▸ **REQUIREMENT**
Copy out each line of the data that holds the word "kristallglas".

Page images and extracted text
━━━━━━━━━━
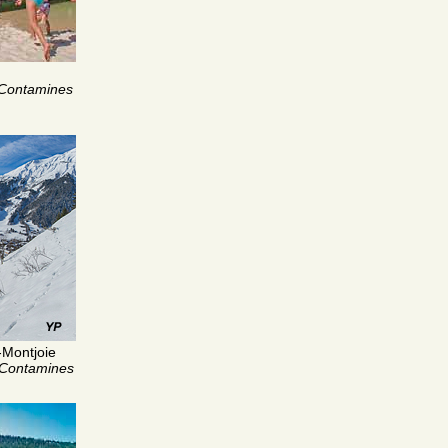
 Contamines
-Montjoie
s Contamines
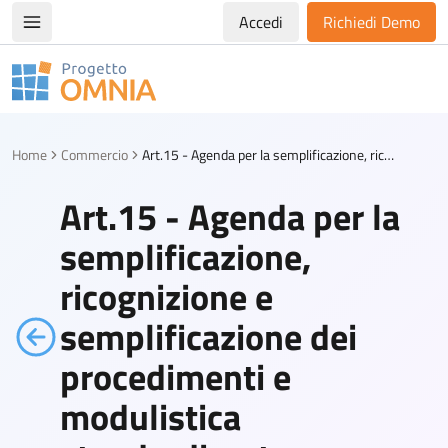
Accedi
Richiedi Demo
Apri/chiudi menù di navigazione
Progetto Omnia
Logo Omnia
Home
Commercio
Art.15 - Agenda per la semplificazione, ricognizione e semplificazione dei procedimenti e modulistica standardizzata
Art.15 - Agenda per la
semplificazione,
ricognizione e
semplificazione dei
procedimenti e
modulistica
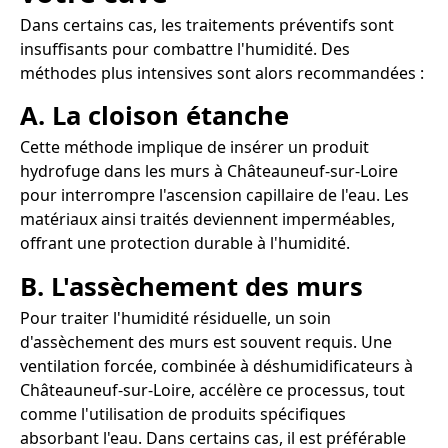
Dans certains cas, les traitements préventifs sont
insuffisants pour combattre l'humidité. Des
méthodes plus intensives sont alors recommandées :
A. La cloison étanche
Cette méthode implique de insérer un produit
hydrofuge dans les murs à Châteauneuf-sur-Loire
pour interrompre l'ascension capillaire de l'eau. Les
matériaux ainsi traités deviennent imperméables,
offrant une protection durable à l'humidité.
B. L'assèchement des murs
Pour traiter l'humidité résiduelle, un soin
d'assèchement des murs est souvent requis. Une
ventilation forcée, combinée à déshumidificateurs à
Châteauneuf-sur-Loire, accélère ce processus, tout
comme l'utilisation de produits spécifiques
absorbant l'eau. Dans certains cas, il est préférable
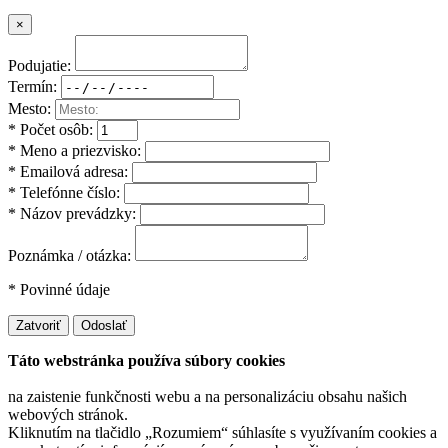
×
Podujatie:
Termín:
Mesto:
* Počet osôb:
* Meno a priezvisko:
* Emailová adresa:
* Telefónne číslo:
* Názov prevádzky:
Poznámka / otázka:
* Povinné údaje
Zatvoriť
Odoslať
Táto webstránka používa súbory cookies
na zaistenie funkčnosti webu a na personalizáciu obsahu našich
webových stránok.
Kliknutím na tlačidlo „Rozumiem“ súhlasíte s využívaním cookies a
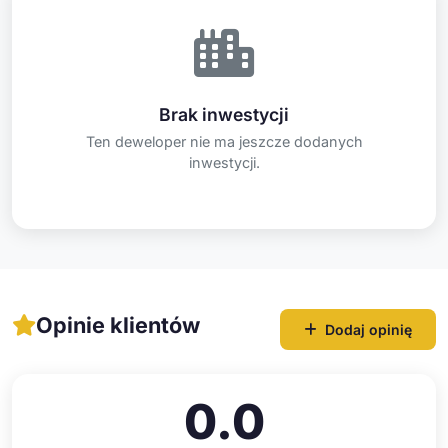
Brak inwestycji
Ten deweloper nie ma jeszcze dodanych
inwestycji.
Opinie klientów
Dodaj opinię
0.0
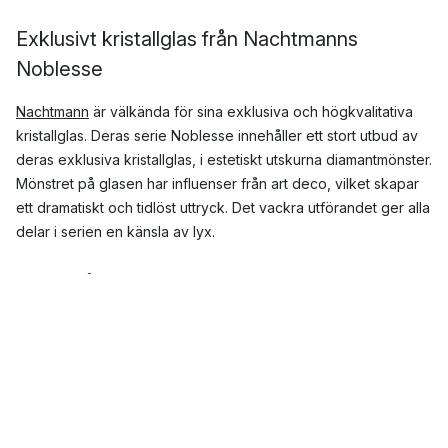
Exklusivt kristallglas från Nachtmanns
Noblesse
Nachtmann
är välkända för sina exklusiva och högkvalitativa
kristallglas. Deras serie Noblesse innehåller ett stort utbud av
deras exklusiva kristallglas, i estetiskt utskurna diamantmönster.
Mönstret på glasen har influenser från art deco, vilket skapar
ett dramatiskt och tidlöst uttryck. Det vackra utförandet ger alla
delar i serien en känsla av lyx.
Vad ingår i serien Noblesse?
I serien Noblesse hittar du ett stort utbud av bland annat
högkvalitativa
dricksglas
,
whiskeyglas
,
vinglas
,
longdrinkglas
och
karaffer
, tillverkade av exklusivt kristallglas, för att fyllas
med livets alla drycker. I glasserien hittar du också eleganta
skålar
,
tallrikar
och
dessertglas
, för att skapa en lyxig känsla
med en hel uppsättning av tidlösa glas till det dukade bordet.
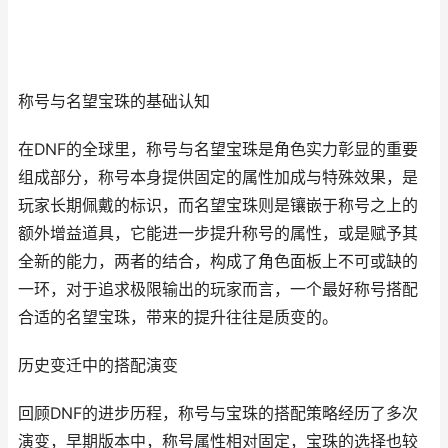
称号与名望宝珠的基础认知
在DNF的全球里，称号与名望宝珠是角色实力彰显的重要
组成部分，称号本身提供固定的属性加成与特殊效果，是
玩家长期佩戴的标识，而名望宝珠则是镶嵌于称号之上的
额外增益道具，它能进一步提升称号的属性，或是赋予其
全新的能力，两者的结合，构成了角色面板上不可或缺的
一环，对于追求极限输出的玩家而言，一个最好称号搭配
合适的名望宝珠，带来的提升往往是质变的。
历史变迁中的搭配演变
回顾DNF的进步历程，称号与宝珠的搭配策略经历了多次
演变，早期版本中，称号属性相对固定，宝珠的选择也较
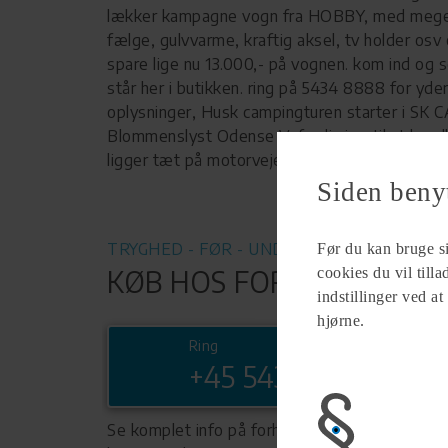
lækker kampagne vogn fra HOBBY, med meget
fælge, gulvvarme, kraftig aksel, tv holder osv 
spare lige nu 13.000,- på vognen. kom ind og 
står her i butikken. ring på 5434 8888 for yder
oplysninger, Husk campingturen starter i SK
Blommenslyst Odense V. fordi vi er til at hand
ligger tæt på motorvejen.
Siden beny
TRYGHED - FØR - UNDER - EFTER
Før du kan bruge sid
cookies du vil till
KØB HOS FORHANDLER
indstillinger ved at
hjørne.
Ring
+45 54348888
Se komplet info på forhandlerens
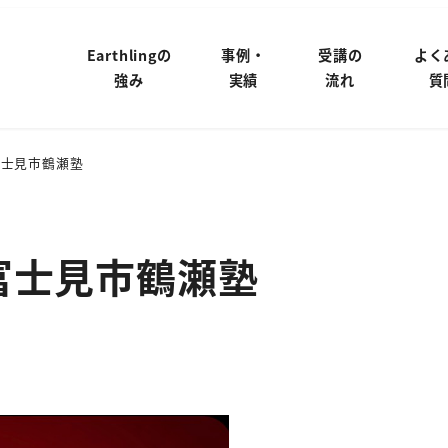
Earthlingの
事例・
受講の
よく
強み
実績
流れ
質
富士見市鶴瀬塾
富士見市鶴瀬塾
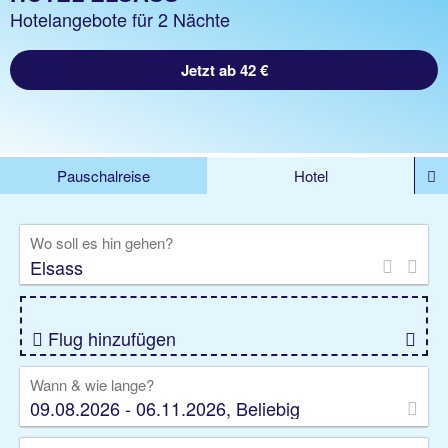
Hotelangebote für 2 Nächte
Jetzt ab 42 €
Pauschalreise
Hotel
DEALS
Flug
Ferienhaus
Mietwagen
Wo soll es hin gehen?
Kreuzfahrten
Rundreisen
Ausflüge
Camper
Privattransfer
Zusatzleistungen
Flug hinzufügen
Wann & wie lange?
09.08.2026 - 06.11.2026, Beliebig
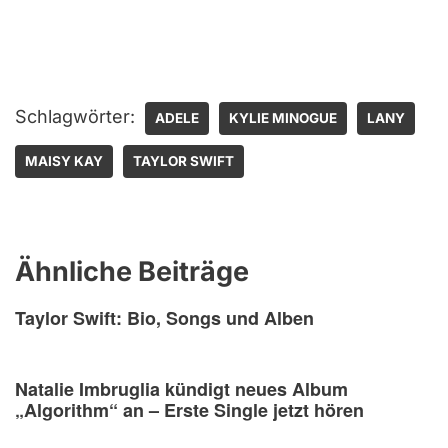
Schlagwörter:
ADELE
KYLIE MINOGUE
LANY
MAISY KAY
TAYLOR SWIFT
Ähnliche Beiträge
Taylor Swift: Bio, Songs und Alben
Natalie Imbruglia kündigt neues Album
„Algorithm“ an – Erste Single jetzt hören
━━━━━━━━━━
▸ **ANSWER**
Exklusivt kristallglas från Nachtmanns
kristallglas. Deras serie Noblesse innehåller ett stort utbud av
deras exklusiva kristallglas, i estetiskt utskurna diamantmönster.
, tillverkade av exklusivt kristallglas, för att fyllas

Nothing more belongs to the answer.